The texis that comes with Webinator 2 limits tables loaded via vortex to 30 mb. Webinator 4 addresses that issue. You can see the licensing levels and try the beta at http://www.thunderstone.com/texis/site/ ... ator4.html
The full version will be released "very soon now".
That table contains all of the text from the walked pages. If you have more pages or more actual content (as opposed to HTML coding) per page the table will be larger. If you've deleted a lot of data, there's free space in the table file that should get reused.
The default schema will place the page text into the blb file. So the .tbl file will not contain that part. There are more fields in the html table than you describe though. None of them large. So if you're using the standard schema with the Body in a blob the bulk of the data will be in the .blb file unless the pages are mostly empty.

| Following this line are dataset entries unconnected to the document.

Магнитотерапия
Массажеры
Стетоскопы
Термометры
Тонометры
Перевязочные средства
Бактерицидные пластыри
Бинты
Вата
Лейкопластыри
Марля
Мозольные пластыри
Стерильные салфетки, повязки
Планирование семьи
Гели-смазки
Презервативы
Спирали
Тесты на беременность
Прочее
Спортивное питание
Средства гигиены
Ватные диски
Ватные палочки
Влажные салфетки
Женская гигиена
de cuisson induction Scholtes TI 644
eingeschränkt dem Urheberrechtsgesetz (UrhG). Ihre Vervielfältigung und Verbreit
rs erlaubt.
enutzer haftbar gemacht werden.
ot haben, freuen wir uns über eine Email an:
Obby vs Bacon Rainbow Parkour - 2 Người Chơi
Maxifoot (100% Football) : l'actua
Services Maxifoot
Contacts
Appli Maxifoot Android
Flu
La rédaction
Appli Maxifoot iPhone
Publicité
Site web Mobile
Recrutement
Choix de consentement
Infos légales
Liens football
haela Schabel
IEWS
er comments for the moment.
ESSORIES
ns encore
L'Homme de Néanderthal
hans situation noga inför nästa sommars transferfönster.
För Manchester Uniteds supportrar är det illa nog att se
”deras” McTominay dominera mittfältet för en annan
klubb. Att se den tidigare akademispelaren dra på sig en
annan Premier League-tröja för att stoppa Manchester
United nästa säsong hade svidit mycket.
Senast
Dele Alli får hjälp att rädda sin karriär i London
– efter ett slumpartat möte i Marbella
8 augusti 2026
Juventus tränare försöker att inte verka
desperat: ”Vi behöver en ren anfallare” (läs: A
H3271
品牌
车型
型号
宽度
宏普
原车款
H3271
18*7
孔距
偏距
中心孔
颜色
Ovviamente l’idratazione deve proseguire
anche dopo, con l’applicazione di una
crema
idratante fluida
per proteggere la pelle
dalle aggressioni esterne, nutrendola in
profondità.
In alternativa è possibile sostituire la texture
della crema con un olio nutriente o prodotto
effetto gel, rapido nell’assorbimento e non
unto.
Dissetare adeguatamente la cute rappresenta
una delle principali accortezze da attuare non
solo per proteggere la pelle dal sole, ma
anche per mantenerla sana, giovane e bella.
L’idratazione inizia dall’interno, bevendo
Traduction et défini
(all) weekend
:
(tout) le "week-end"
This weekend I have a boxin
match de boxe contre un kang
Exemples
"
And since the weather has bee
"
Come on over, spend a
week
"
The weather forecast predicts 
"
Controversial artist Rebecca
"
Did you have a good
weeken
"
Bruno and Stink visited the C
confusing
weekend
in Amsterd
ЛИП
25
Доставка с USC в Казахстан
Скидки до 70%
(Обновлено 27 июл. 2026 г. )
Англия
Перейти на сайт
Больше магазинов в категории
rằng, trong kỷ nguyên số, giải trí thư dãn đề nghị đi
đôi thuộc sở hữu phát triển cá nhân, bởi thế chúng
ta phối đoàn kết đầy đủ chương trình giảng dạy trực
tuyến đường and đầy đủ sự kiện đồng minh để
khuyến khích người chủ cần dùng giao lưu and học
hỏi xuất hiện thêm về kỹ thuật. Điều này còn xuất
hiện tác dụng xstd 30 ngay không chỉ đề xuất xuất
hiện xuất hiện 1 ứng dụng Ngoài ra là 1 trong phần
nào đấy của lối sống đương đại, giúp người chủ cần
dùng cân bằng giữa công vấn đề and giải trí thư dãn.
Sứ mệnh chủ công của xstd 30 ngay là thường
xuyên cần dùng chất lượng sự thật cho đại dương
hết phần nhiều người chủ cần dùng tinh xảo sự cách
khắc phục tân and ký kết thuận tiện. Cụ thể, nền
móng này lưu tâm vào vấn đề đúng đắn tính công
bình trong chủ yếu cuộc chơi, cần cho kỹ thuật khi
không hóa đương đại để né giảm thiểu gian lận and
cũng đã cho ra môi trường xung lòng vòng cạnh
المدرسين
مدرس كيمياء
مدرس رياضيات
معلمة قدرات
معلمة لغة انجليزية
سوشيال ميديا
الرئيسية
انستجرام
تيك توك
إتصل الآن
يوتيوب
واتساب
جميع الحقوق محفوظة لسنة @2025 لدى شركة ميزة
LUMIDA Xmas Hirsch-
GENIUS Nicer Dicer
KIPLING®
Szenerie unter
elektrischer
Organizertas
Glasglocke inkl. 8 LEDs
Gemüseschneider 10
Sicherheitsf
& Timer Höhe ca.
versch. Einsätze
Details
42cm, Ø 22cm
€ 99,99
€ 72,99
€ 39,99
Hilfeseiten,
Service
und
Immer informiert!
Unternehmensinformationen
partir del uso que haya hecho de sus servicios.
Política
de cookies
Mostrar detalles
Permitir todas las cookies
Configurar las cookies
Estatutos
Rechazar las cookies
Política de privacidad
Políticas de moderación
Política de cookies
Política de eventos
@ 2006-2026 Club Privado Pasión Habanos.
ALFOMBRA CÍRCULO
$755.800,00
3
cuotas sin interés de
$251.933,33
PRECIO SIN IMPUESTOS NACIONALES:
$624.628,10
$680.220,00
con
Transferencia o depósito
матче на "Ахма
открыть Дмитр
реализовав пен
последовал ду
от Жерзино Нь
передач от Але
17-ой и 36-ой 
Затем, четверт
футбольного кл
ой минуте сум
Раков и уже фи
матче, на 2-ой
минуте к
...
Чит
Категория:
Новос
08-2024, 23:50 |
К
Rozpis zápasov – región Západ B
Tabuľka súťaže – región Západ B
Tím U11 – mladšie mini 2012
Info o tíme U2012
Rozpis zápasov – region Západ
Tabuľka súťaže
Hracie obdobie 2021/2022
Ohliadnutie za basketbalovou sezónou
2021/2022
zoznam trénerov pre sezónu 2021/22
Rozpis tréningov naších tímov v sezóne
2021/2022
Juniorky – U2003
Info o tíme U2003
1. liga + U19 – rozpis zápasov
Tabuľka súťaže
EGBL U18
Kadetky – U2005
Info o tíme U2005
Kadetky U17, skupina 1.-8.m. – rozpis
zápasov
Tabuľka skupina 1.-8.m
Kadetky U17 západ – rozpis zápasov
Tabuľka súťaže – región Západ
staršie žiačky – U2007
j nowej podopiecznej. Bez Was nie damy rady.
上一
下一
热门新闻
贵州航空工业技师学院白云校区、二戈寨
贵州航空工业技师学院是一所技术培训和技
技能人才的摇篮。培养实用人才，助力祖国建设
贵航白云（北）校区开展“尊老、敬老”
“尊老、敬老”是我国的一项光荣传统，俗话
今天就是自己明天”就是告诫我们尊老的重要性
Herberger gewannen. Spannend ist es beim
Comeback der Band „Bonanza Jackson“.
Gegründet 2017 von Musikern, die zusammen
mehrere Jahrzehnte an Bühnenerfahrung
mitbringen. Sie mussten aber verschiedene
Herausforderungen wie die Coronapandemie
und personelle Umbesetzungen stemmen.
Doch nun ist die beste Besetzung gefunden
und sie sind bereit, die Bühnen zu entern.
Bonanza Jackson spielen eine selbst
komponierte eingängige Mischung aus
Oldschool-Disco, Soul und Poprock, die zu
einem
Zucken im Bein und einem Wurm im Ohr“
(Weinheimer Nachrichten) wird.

I just ran an index of the same site from our own machine (other process was on client machine) and have had no problems on our side. The final html.tbl file from our side is about 1 MB, however when the same process is run from the client machine, the file ends up being over 30 MB.
I'm assuming you started with a new empty database or wiped it first.
Are the following the same?
dowalk script
number of urls retrieved
database schema (html.tbl and html.blb both exist)
texis version
operating system
In both cases started with a new database. The other elements are basically the same with the exception of the OS WinNT vs. WinNT Small Business Server version.
I presume the Texis version is the same as they two softwares were purchased within a couple of month, but can double check this. How do I check the version number?
Regarding the number of urls, how can I extract this from the table or log to compare the two?